═════ Task material

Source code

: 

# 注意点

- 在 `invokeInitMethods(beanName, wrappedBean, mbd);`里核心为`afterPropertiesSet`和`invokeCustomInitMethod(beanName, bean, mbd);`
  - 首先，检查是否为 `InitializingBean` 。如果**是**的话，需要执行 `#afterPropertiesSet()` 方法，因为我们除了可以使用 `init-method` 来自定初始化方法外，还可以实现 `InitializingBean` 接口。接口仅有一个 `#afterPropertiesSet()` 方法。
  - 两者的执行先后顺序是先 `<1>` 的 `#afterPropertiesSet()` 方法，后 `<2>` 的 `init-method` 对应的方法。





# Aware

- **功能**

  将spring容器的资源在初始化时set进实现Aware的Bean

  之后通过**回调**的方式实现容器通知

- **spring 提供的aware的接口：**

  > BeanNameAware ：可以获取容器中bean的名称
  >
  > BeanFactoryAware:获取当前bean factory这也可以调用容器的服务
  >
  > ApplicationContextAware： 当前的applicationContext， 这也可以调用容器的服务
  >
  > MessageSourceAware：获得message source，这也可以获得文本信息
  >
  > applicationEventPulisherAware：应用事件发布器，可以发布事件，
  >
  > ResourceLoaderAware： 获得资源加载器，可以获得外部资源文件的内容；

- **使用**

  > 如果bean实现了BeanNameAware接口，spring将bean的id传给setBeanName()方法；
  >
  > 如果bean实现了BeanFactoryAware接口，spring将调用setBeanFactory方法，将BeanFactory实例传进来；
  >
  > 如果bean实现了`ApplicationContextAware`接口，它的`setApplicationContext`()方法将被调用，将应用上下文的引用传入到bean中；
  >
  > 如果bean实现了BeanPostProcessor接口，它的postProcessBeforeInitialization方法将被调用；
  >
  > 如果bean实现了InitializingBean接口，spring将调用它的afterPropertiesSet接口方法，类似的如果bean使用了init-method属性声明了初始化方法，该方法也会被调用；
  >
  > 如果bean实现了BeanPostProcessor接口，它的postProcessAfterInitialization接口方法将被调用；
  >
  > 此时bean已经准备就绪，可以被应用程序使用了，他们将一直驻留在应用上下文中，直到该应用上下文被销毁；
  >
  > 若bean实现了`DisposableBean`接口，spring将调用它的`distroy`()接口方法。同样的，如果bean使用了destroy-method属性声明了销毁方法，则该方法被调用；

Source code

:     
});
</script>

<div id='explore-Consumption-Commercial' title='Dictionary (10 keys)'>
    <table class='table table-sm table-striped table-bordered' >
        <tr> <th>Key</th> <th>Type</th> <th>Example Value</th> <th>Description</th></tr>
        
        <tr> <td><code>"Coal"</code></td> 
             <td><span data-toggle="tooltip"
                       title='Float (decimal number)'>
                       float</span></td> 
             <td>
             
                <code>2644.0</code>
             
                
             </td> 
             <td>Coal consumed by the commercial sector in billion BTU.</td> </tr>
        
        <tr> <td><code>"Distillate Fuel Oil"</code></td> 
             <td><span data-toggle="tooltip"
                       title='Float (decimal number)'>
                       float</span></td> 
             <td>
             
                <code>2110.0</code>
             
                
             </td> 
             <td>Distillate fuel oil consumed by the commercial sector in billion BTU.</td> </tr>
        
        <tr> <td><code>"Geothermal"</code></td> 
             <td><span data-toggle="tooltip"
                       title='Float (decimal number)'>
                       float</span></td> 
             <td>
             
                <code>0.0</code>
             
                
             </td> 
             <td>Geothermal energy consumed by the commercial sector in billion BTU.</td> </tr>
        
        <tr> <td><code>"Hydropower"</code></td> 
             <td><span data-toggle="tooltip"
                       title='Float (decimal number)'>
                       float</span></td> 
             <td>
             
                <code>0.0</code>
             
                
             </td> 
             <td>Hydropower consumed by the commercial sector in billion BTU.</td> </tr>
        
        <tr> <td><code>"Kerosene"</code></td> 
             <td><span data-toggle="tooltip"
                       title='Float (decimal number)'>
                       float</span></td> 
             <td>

══════════

**Task details**
Start at the first line of the material and write everything out exactly.

**Answer to this task**
Source code

: 

# 注意点

- 在 `invokeInitMethods(beanName, wrappedBean, mbd);`里核心为`afterPropertiesSet`和`invokeCustomInitMethod(beanName, bean, mbd);`
  - 首先，检查是否为 `InitializingBean` 。如果**是**的话，需要执行 `#afterPropertiesSet()` 方法，因为我们除了可以使用 `init-method` 来自定初始化方法外，还可以实现 `InitializingBean` 接口。接口仅有一个 `#afterPropertiesSet()` 方法。
  - 两者的执行先后顺序是先 `<1>` 的 `#afterPropertiesSet()` 方法，后 `<2>` 的 `init-method` 对应的方法。





# Aware

- **功能**

  将spring容器的资源在初始化时set进实现Aware的Bean

  之后通过**回调**的方式实现容器通知

- **spring 提供的aware的接口：**

  > BeanNameAware ：可以获取容器中bean的名称
  >
  > BeanFactoryAware:获取当前bean factory这也可以调用容器的服务
  >
  > ApplicationContextAware： 当前的applicationContext， 这也可以调用容器的服务
  >
  > MessageSourceAware：获得message source，这也可以获得文本信息
  >
  > applicationEventPulisherAware：应用事件发布器，可以发布事件，
  >
  > ResourceLoaderAware： 获得资源加载器，可以获得外部资源文件的内容；

- **使用**

  > 如果bean实现了BeanNameAware接口，spring将bean的id传给setBeanName()方法；
  >
  > 如果bean实现了BeanFactoryAware接口，spring将调用setBeanFactory方法，将BeanFactory实例传进来；
  >
  > 如果bean实现了`ApplicationContextAware`接口，它的`setApplicationContext`()方法将被调用，将应用上下文的引用传入到bean中；
  >
  > 如果bean实现了BeanPostProcessor接口，它的postProcessBeforeInitialization方法将被调用；
  >
  > 如果bean实现了InitializingBean接口，spring将调用它的afterPropertiesSet接口方法，类似的如果bean使用了init-method属性声明了初始化方法，该方法也会被调用；
  >
  > 如果bean实现了BeanPostProcessor接口，它的postProcessAfterInitialization接口方法将被调用；
  >
  > 此时bean已经准备就绪，可以被应用程序使用了，他们将一直驻留在应用上下文中，直到该应用上下文被销毁；
  >
  > 若bean实现了`DisposableBean`接口，spring将调用它的`distroy`()接口方法。同样的，如果bean使用了destroy-method属性声明了销毁方法，则该方法被调用；

Source code

:     
});
</script>

<div id='explore-Consumption-Commercial' title='Dictionary (10 keys)'>
    <table class='table table-sm table-striped table-bordered' >
        <tr> <th>Key</th> <th>Type</th> <th>Example Value</th> <th>Description</th></tr>
        
        <tr> <td><code>"Coal"</code></td> 
             <td><span data-toggle="tooltip"
                       title='Float (decimal number)'>
                       float</span></td> 
             <td>
             
                <code>2644.0</code>
             
                
             </td> 
             <td>Coal consumed by the commercial sector in billion BTU.</td> </tr>
        
        <tr> <td><code>"Distillate Fuel Oil"</code></td> 
             <td><span data-toggle="tooltip"
                       title='Float (decimal number)'>
                       float</span></td> 
             <td>
             
                <code>2110.0</code>
             
                
             </td> 
             <td>Distillate fuel oil consumed by the commercial sector in billion BTU.</td> </tr>
        
        <tr> <td><code>"Geothermal"</code></td> 
             <td><span data-toggle="tooltip"
                       title='Float (decimal number)'>
                       float</span></td> 
             <td>
             
                <code>0.0</code>
             
                
             </td> 
             <td>Geothermal energy consumed by the commercial sector in billion BTU.</td> </tr>
        
        <tr> <td><code>"Hydropower"</code></td> 
             <td><span data-toggle="tooltip"
                       title='Float (decimal number)'>
                       float</span></td> 
             <td>
             
                <code>0.0</code>
             
                
             </td> 
             <td>Hydropower consumed by the commercial sector in billion BTU.</td> </tr>
        
        <tr> <td><code>"Kerosene"</code></td> 
             <td><span data-toggle="tooltip"
                       title='Float (decimal number)'>
                       float</span></td> 
             <td>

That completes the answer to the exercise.